Kyle what was your solution to this ? I'm doing the same thing in my current design.


----------



## BillConnerFASTC (Sep 11, 2018)

Just curious but:

"http://www.chicagolightingdesign.com"

Why a link that returns:

*Forbidden*
You don't have permission to access / on this server.


----------



## ruinexplorer (Sep 12, 2018)

BillConnerFASTC said:


> Just curious but:
> 
> "http://www.chicagolightingdesign.com"
> 
> ...


Well: https://www.facebook.com/chicagolig...998581726492/2335135383179467/?type=3&theater


----------



## BillESC (Sep 12, 2018)

I just did a church installation with three 65" and two 42" flat screens along with future wiring for 3 more flat screens. Went HDMI to Cat6 to an 8 way distribution unit and Cat6 to the TVs and back to HDMI. Used a total of 562' of Cat6 without a hitch.


----------



## KyleAnderson (Sep 24, 2018)

RJNAP said:


> Kyle what was your solution to this ? I'm doing the same thing in my current design.


Blast from my past! The short answer is basically the same as Bill's.

There were two versions of this show, because halfway through its run there was a fire in the building, caused by the restaurant next door, that resulted in my having to replace all of the electronic components. 

Version 1 was a MacPro, in the old silver case, with three video cards. One powered my monitor, and one each powered the screens so they had individual surfaces. I did not have to use a Matrox, though I have had to for other installations. Version 2 I had to replace the computer with the Trash can version, and the active DVI adapters.

Video black was not a problem, as I found LED screens that, with the back light turned to minimum, did not put out too much light. I had to replace those screens when the fire hit, though, and the new ones I found weren't as good on that front. With the life cycle of TVs anymore, I don't have a real suggestion for you there other than to test them out if you can.
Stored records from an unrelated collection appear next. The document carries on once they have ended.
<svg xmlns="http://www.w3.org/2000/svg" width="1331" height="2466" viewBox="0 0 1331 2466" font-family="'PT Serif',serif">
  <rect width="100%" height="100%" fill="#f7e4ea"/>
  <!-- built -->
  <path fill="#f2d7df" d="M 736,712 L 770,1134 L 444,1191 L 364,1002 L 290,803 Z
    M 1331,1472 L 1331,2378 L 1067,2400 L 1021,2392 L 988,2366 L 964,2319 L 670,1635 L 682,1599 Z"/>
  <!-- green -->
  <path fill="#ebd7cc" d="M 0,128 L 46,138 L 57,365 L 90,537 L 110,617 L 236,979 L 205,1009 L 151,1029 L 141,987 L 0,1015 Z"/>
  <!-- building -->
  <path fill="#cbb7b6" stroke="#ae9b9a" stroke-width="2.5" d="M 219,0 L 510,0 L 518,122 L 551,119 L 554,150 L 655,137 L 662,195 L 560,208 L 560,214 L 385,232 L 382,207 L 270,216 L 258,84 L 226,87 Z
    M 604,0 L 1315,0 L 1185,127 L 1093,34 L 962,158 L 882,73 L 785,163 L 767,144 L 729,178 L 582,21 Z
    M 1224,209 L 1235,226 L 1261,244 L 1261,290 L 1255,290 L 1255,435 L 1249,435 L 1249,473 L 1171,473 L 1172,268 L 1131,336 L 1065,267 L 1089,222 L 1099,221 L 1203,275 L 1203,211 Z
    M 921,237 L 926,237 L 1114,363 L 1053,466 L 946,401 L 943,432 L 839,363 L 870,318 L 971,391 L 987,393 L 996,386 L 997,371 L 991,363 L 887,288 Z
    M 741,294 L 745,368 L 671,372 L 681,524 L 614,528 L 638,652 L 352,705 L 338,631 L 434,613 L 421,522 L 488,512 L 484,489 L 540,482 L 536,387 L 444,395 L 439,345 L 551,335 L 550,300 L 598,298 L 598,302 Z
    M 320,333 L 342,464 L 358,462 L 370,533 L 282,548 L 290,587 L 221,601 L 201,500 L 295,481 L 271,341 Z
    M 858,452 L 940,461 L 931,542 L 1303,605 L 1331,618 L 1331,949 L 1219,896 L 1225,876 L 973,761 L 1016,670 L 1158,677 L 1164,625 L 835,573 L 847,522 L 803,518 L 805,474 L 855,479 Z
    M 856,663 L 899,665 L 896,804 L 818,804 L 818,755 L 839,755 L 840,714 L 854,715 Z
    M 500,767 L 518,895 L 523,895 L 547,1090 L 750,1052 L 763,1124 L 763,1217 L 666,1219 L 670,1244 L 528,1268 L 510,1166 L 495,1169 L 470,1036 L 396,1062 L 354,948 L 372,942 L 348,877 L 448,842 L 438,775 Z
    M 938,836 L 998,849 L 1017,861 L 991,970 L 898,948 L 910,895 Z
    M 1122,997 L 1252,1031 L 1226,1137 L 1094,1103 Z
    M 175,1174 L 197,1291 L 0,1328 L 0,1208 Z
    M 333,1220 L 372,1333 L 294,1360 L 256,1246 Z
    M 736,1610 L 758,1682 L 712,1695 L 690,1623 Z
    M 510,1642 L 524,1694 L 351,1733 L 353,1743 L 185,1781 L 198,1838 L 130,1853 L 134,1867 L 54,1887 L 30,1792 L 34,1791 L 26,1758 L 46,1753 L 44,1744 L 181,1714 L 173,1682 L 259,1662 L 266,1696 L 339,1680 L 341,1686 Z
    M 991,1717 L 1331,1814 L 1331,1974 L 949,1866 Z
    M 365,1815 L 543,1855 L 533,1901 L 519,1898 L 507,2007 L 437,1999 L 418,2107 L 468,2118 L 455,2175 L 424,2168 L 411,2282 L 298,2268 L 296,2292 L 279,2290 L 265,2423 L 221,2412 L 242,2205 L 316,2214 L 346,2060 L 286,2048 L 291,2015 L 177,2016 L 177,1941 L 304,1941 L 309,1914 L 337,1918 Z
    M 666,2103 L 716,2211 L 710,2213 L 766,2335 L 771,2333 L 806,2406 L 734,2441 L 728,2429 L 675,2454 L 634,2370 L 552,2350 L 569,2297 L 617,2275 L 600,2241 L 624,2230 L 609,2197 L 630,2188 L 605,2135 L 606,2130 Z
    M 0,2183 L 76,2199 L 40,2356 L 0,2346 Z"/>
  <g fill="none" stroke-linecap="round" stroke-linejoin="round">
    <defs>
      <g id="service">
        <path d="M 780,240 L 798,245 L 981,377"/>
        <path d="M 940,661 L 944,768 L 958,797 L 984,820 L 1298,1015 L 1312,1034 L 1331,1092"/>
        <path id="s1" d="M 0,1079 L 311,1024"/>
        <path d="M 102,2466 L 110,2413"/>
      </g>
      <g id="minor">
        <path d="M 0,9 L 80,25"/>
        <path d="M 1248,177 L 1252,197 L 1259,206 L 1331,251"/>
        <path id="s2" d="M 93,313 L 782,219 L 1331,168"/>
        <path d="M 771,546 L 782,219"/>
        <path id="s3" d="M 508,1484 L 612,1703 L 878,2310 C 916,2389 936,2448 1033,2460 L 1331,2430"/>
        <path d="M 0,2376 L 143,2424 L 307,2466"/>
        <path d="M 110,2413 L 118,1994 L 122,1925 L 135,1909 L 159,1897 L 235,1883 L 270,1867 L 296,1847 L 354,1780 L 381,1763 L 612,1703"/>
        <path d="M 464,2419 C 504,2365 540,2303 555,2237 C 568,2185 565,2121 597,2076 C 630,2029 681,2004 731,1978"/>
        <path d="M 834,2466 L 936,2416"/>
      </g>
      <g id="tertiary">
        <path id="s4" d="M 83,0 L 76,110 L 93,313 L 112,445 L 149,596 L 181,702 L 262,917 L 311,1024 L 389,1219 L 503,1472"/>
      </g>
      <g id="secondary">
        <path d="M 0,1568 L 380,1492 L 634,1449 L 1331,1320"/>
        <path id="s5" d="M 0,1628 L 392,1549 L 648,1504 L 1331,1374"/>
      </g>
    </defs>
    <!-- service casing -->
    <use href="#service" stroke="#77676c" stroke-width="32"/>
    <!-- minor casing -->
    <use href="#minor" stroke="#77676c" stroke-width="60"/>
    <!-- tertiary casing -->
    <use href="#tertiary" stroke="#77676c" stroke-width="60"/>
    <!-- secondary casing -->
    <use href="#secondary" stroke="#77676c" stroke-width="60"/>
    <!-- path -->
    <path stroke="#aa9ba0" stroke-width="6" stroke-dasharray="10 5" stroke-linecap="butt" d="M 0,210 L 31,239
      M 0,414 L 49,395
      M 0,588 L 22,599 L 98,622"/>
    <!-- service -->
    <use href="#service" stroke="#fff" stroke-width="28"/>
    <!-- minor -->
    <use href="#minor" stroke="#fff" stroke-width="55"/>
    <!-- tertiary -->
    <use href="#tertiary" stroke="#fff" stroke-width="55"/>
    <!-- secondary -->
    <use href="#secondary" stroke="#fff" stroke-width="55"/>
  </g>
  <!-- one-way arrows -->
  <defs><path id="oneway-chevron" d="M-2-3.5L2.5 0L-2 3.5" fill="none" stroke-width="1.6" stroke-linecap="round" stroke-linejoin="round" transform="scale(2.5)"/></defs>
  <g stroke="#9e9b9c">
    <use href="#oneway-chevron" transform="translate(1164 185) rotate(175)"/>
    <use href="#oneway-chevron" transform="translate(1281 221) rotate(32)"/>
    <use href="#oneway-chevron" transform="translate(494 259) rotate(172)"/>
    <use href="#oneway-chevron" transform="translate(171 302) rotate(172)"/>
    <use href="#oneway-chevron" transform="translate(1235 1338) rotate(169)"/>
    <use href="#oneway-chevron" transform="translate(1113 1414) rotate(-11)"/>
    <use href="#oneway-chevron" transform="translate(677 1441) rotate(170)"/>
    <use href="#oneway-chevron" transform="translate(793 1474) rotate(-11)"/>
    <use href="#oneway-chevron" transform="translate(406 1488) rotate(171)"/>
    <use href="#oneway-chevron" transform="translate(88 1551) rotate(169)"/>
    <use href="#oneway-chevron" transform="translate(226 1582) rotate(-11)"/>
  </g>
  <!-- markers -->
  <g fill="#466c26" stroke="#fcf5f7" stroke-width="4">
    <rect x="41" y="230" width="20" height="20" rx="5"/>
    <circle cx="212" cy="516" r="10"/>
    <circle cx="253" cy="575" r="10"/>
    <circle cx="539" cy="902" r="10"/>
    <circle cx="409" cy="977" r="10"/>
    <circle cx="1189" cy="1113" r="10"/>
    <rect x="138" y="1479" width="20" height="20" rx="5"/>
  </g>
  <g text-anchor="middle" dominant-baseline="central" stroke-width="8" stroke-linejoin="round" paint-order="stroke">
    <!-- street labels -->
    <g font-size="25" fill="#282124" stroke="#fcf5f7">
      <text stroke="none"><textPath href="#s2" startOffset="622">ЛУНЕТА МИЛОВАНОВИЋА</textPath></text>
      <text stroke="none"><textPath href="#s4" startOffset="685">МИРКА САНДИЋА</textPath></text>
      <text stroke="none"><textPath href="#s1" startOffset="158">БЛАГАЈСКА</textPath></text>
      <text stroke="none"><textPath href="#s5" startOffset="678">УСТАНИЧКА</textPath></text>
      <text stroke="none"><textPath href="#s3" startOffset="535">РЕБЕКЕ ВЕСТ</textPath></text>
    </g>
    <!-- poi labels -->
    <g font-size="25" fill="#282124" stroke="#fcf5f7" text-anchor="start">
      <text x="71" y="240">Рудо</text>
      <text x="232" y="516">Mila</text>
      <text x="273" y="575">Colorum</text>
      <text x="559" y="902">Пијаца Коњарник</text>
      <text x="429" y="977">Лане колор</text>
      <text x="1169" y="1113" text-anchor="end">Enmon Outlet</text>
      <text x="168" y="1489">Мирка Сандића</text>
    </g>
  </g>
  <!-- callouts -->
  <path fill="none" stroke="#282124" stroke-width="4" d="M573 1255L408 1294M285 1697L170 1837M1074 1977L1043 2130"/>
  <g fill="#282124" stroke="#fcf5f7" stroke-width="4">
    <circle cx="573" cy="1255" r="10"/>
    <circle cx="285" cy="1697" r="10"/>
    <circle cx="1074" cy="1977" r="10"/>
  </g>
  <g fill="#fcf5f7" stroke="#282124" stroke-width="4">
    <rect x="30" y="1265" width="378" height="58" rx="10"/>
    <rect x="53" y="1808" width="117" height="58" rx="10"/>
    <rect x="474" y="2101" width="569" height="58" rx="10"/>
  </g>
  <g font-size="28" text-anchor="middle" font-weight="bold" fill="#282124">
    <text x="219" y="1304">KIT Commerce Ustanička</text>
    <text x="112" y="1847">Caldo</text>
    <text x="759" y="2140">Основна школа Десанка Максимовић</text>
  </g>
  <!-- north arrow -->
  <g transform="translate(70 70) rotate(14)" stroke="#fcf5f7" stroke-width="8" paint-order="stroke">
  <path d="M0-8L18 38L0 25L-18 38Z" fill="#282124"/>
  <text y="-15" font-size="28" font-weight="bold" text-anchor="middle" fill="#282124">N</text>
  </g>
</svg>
In that original build I was close enough to the stage to use 50' HDMI cables. In situations since then, I've been further away and made do with HDBaseT to get the signal over ethernet cable. 

I used HDBaseT transmitters and receivers from FSR:
https://fsrinc.com/fsr-products/product/p100-meter-hdbaset-slim-pack-transmitter
https://fsrinc.com/fsr-products/product/p100-meter-hdbaset-slim-pack-receiver

In one theater we have 5 televisions, and use a Wyrestorm 4x4 matrix to send the HDBaseT outputs. A Matrox TripleHead provides three signals, each sent to the matrix, and an additional FSR transmitter provides the additional. That gives me 4 surfaces in QLab. The matrix is set so that two of the screens have the same output, and the other three are identical.

We've gone a bit silly with TVs.


----------